Express the lines of the material from the line with "pose: elev=341.8 azim=28.7" up to and including the line with "Dot at: (304, 230)" as a Markdown table. Use the columns Row and Line, number each row, and leave out blank lines.

[Dataset items]
begin

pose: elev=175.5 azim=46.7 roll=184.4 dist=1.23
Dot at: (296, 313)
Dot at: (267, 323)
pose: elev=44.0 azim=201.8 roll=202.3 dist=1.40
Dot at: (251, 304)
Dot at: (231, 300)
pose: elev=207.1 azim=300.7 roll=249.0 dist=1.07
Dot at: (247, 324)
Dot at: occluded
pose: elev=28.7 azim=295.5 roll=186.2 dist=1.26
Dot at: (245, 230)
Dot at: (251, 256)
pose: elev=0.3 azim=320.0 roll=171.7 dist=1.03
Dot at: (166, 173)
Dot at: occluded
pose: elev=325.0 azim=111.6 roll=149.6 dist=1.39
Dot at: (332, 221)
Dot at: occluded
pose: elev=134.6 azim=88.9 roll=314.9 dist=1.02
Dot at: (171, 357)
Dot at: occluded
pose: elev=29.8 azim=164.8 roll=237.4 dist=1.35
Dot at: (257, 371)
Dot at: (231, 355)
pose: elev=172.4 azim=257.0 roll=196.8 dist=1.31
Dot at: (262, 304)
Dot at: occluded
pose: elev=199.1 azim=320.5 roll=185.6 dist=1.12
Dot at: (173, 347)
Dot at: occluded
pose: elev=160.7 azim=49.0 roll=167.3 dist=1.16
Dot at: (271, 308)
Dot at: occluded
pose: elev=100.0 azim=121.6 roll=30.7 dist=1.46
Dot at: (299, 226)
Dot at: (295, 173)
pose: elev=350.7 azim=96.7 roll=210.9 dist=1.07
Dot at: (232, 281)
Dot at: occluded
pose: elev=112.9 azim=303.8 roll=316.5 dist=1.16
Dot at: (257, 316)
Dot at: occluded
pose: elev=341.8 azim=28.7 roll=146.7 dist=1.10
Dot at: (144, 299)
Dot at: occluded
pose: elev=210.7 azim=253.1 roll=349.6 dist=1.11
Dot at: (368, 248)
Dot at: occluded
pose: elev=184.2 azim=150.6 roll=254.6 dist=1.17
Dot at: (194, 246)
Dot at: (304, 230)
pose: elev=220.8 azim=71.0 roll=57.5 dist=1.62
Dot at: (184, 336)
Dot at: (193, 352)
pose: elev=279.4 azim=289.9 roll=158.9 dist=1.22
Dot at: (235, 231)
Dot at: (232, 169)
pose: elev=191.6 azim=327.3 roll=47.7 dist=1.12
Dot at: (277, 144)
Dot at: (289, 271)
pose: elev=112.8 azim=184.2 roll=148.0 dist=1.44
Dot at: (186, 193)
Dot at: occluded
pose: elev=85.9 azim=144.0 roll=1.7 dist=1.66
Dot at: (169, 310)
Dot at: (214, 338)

end

EXERCISE SOLUTION =>
| Row | Line |
|---|---|
| 1 | pose: elev=341.8 azim=28.7 roll=146.7 dist=1.10 |
| 2 | Dot at: (144, 299) |
| 3 | Dot at: occluded |
| 4 | pose: elev=210.7 azim=253.1 roll=349.6 dist=1.11 |
| 5 | Dot at: (368, 248) |
| 6 | Dot at: occluded |
| 7 | pose: elev=184.2 azim=150.6 roll=254.6 dist=1.17 |
| 8 | Dot at: (194, 246) |
| 9 | Dot at: (304, 230) |